Please set down only the lines between the line containing "stad aan de Douro rivier" and the end of the records, inclusive, exactly as they stand.

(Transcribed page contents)
####################
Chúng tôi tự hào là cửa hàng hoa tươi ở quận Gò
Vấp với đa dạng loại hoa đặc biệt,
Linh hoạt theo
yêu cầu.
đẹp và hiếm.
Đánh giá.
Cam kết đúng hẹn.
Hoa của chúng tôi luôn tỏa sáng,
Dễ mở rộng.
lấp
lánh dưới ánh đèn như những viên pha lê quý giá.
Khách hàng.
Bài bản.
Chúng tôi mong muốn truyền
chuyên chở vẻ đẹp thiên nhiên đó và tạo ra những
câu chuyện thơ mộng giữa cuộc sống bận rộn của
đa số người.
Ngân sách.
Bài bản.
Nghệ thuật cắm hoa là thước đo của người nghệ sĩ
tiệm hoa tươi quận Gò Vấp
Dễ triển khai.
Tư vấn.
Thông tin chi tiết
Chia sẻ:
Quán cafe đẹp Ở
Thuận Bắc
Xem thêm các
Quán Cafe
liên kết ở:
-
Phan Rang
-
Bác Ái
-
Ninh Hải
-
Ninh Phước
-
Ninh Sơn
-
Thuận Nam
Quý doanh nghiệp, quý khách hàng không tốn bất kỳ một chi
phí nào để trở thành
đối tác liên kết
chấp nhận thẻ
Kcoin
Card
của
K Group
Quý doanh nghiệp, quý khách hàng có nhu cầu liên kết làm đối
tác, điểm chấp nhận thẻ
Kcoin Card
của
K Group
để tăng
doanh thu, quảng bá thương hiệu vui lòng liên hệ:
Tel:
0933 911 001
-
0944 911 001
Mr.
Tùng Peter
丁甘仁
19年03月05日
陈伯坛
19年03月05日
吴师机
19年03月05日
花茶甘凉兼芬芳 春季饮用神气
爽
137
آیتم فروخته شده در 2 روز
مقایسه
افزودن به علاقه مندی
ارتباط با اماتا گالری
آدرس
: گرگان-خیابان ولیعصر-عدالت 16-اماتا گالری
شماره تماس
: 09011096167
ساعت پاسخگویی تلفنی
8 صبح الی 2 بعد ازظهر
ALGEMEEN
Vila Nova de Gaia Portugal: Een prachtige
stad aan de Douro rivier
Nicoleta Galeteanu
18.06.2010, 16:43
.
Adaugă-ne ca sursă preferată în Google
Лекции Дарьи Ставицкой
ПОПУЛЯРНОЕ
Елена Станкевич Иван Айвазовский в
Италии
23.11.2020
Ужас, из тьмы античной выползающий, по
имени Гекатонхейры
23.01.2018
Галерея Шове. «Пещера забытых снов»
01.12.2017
####################
* _Answer_:
stad aan de Douro rivier
Nicoleta Galeteanu
18.06.2010, 16:43
.
Adaugă-ne ca sursă preferată în Google
Лекции Дарьи Ставицкой
ПОПУЛЯРНОЕ
Елена Станкевич Иван Айвазовский в
Италии
23.11.2020
Ужас, из тьмы античной выползающий, по
имени Гекатонхейры
23.01.2018
Галерея Шове. «Пещера забытых снов»
01.12.2017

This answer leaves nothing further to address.